This is the point where the topic delves into what might at first seem unrelated - that is commodity culture. However, from the various comments made on the previous post, it seems that we almost naturally connect the lack of deep focus, attention span, and consumerism.
As Voland indicated, there seems to be a link between the Information Age, nifty technology, and the need to own the latest bits of technology. Additionally, it seems that in the era where information is king, it is also at the top of commodities. Yes, we've always paid for our information, but the argument might be made that in the past, we expected much more information when we paid for it. An example of paying for information is education, books, encyclopedias, dictionaries, and myriad other sources. But somewhere along the way, information became shallow, and varied quantity became more important. I like to term this as "bullet point data." Basically, the best information today is deemed to be that which can be summarized by bullet point sentences:
- Information is good
- Conveying the information must be quick
- Information comes at a price
- The "price" of information should not be our time
This has also spread across every form of entertainment, and what is traditionally considered "news." While most of you might not consider this entertaining, try reading the novel 1984 while listening to any cable news network. It is surprising how many times the Ministry of Truth sounds like any given news channel. The problem is, in 1984, the Ministry of Truth was just the opposite - it was a ministry of untruths. And this is perhaps necessary today because we have very little time for long news stories. I expect most people have the span of time that it takes to drive to work to listen to news, or maybe that is done during breakfast. Or maybe not done at all, as "news" is always in the background. Snippets seem to be enough.
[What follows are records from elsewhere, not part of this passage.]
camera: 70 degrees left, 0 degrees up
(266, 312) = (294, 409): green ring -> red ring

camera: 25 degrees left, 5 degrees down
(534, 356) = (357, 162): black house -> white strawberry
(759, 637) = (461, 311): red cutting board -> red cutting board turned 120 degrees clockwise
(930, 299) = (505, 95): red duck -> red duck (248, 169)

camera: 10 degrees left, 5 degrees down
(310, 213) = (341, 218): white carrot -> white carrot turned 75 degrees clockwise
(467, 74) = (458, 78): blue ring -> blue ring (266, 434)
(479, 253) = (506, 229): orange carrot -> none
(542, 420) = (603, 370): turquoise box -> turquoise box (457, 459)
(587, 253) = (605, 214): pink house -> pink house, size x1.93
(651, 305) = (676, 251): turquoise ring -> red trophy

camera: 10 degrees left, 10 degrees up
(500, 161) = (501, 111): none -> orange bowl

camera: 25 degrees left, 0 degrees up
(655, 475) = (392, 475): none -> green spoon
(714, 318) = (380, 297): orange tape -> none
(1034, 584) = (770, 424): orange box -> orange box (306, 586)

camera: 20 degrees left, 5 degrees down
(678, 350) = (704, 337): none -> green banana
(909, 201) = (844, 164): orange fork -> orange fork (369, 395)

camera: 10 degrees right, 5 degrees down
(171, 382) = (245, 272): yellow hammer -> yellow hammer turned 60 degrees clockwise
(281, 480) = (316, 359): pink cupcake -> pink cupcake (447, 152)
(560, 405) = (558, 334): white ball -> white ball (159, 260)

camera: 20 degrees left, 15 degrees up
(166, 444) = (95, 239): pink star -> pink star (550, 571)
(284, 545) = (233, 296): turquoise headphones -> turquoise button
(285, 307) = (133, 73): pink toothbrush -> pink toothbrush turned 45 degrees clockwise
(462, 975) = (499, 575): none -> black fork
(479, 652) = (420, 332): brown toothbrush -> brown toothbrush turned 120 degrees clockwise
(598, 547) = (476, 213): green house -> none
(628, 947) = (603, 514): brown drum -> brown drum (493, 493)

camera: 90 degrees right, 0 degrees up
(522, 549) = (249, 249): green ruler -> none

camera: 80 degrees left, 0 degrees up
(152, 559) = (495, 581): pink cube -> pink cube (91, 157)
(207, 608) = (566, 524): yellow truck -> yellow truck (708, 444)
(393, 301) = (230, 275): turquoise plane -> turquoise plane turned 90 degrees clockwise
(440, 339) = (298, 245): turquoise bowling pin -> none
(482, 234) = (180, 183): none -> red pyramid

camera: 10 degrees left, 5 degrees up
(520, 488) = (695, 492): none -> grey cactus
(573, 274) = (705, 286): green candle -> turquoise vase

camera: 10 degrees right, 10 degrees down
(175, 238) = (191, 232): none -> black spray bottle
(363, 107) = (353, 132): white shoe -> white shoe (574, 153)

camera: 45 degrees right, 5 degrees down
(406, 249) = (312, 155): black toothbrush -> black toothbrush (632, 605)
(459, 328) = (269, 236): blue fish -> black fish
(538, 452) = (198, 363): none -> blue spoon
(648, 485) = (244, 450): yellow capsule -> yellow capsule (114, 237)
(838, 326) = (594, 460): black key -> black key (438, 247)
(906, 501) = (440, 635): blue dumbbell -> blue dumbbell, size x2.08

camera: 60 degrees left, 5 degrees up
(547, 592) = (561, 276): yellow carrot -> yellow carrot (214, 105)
The argument put forth previously was that all of this is affecting us, causing people to long for surface information. It seems that deep focus, the long term, intense understanding of a topic, is not a part of our culture - particularly a culture where time and money are synonymous. The problem with this is that it leads to fabrication of data, or the filling in of the blanks. And that seems to be just fine. Meanwhile, for this reduced information, we must pay money.
Overall, it seems the Information Age is not only producing vast archives of data, but also quick methods of skimming, reducing, and condensing the data to small bits of easy to remember blurbs. It is probably drastic to predict that in the future we'll speak a reduced language, as vocabularies, sentences, and modes of communication will become brief - IMHO.
Meanwhile, as cited by many writers and philosophers for over 100 years, our culture is becoming more and more consumer based. Producing physical goods is a costly and time consuming task. And all the more so in a world where fuel prices add to the cost of shipping physical material. This leaves us with something torn out of the pages of a cyberpunk novel, where data, something almost ethereal in nature, becomes the world's greatest commodity. Transporting it and producing it is easier with a means of mining the Internet for it (opposed to mining the Earth for it). The costs of manufacture are greatly reduced because it can be digitally reproduced. This makes the Information Age and the Electronic Age a great match. Anything that exists in the "cyber world" can be produced and sold and transported at little cost, while a culture of consumers are programmed to by more and more. To store vast amounts of data on small devices, even though most of that data (music, audio, photos, contacts, games) are seldom accessed. It is a wonderful solution, a product that takes up no real physical space, and has no real physical cost to reproduce. And if the "space" it requires is filled, then another product can be sold to provide greater storage for the data that is seldom used.
It is perhaps unfair to say that we are obsessed with consuming. Instead, I'd say that we are driven by our world to consume - consuming is entertainment. After all, it is better to own DVDs, books, CDs than not to own them, even if we don't have the time to watch, read, or listen to them. In some strange way, all of this seems to be connected to a decreasing attention span, or a lack of deep focus.